Рычание Мингюна становится ближе — Пак хватает Сынджуна и тянет к себе за волосы. Телом к телу; чужие зубы на проколотой мочке; сильные руки, что держат крепко и не дают далеко сдвинуться даже от толчков. Мингюн теряет самообладание второй раз за этот вечер — идёт ва-банк, потому что Ли ёбанный Сынджун. Ёбанный никем иным, как самим Мингюном.
Сынджун кончает первым: вопреки любым словам надрачивает сам себе и стонет высоко, протяжно; голову откидывает на сильное плечо позади. Мингюн руками по телу медленно скользит в контраст с сильными и быстрыми толчками; ладонь задерживает на шее и сдавливает — задушить бы собственными руками. Сынджун ухмыляется, постепенно приходя в себя: собственной ладонью за спину и по чужой пояснице нагло чуть отросшими ногтями.
— Лучше бы ты пристрелил меня, Мингюн-а.
Мингюн в ответ — довольная ухмылка в изгиб шеи, зубами вновь по влажной коже до боли. Не боится оставить следы на чужом теле — знает, что это необходимо. Кому больше — не уверены оба.

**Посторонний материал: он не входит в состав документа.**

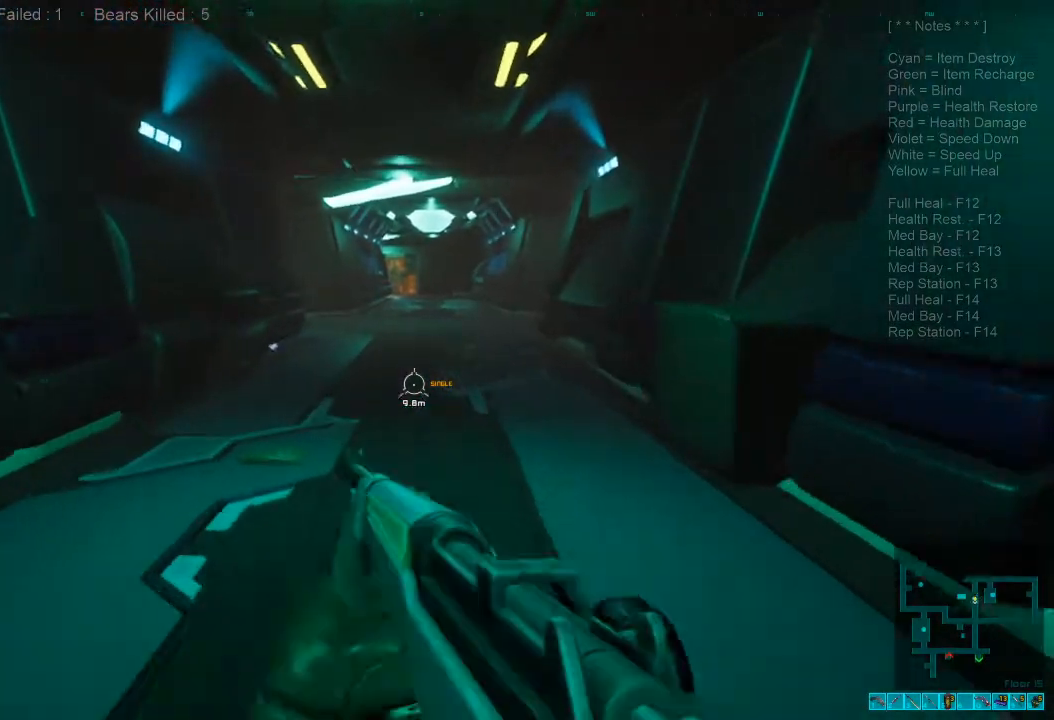
{"keys": ["space", "w"], "mouse": [], "events": [[100, "space", "down"], [166, "space", "up"], [300, "space", "down"], [333, "a", "up"], [400, "space", "up"], [500, "space", "down"]]}
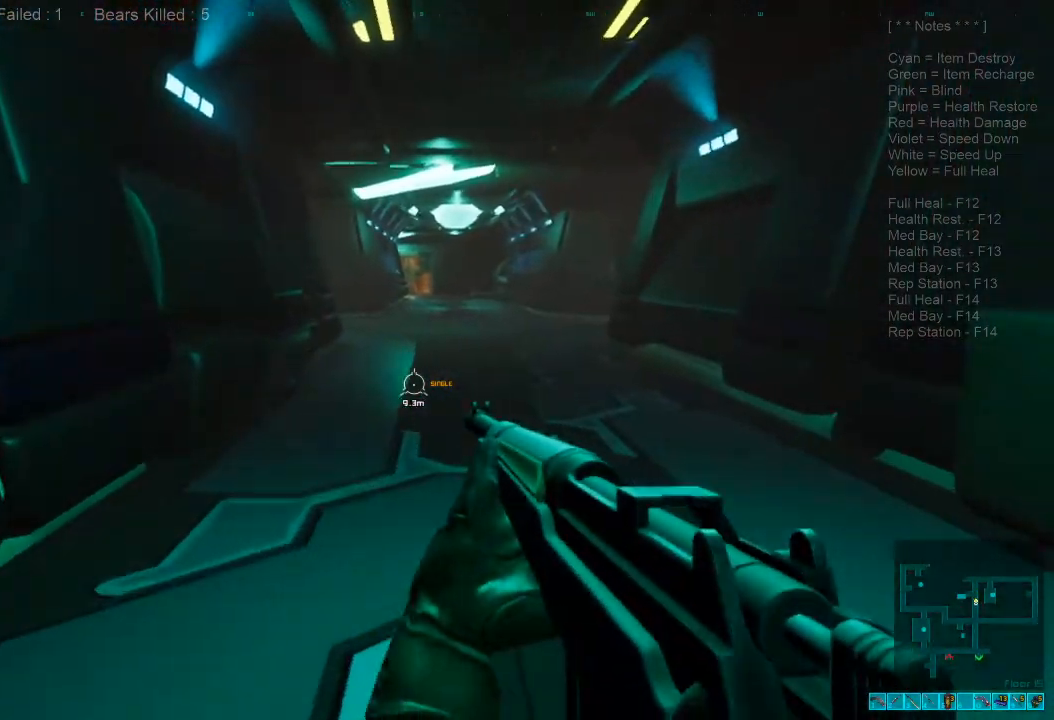
{"keys": ["r", "w"], "mouse": [], "events": [[133, "space", "up"], [200, "d", "down"], [300, "d", "up"], [400, "r", "down"]]}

Сынджун изворачивается в чужих недообъятиях; сам губами по чужим покрасневшим губам совсем невесомо — не благодарность, но. Мингюн выходит из разомлевшего тела и давит Сынджуну на плечо, чтобы тот вновь опустился на пол.
Знай своё место, Ли Сынджун.
— Лучше бы я задушил тебя собственными руками.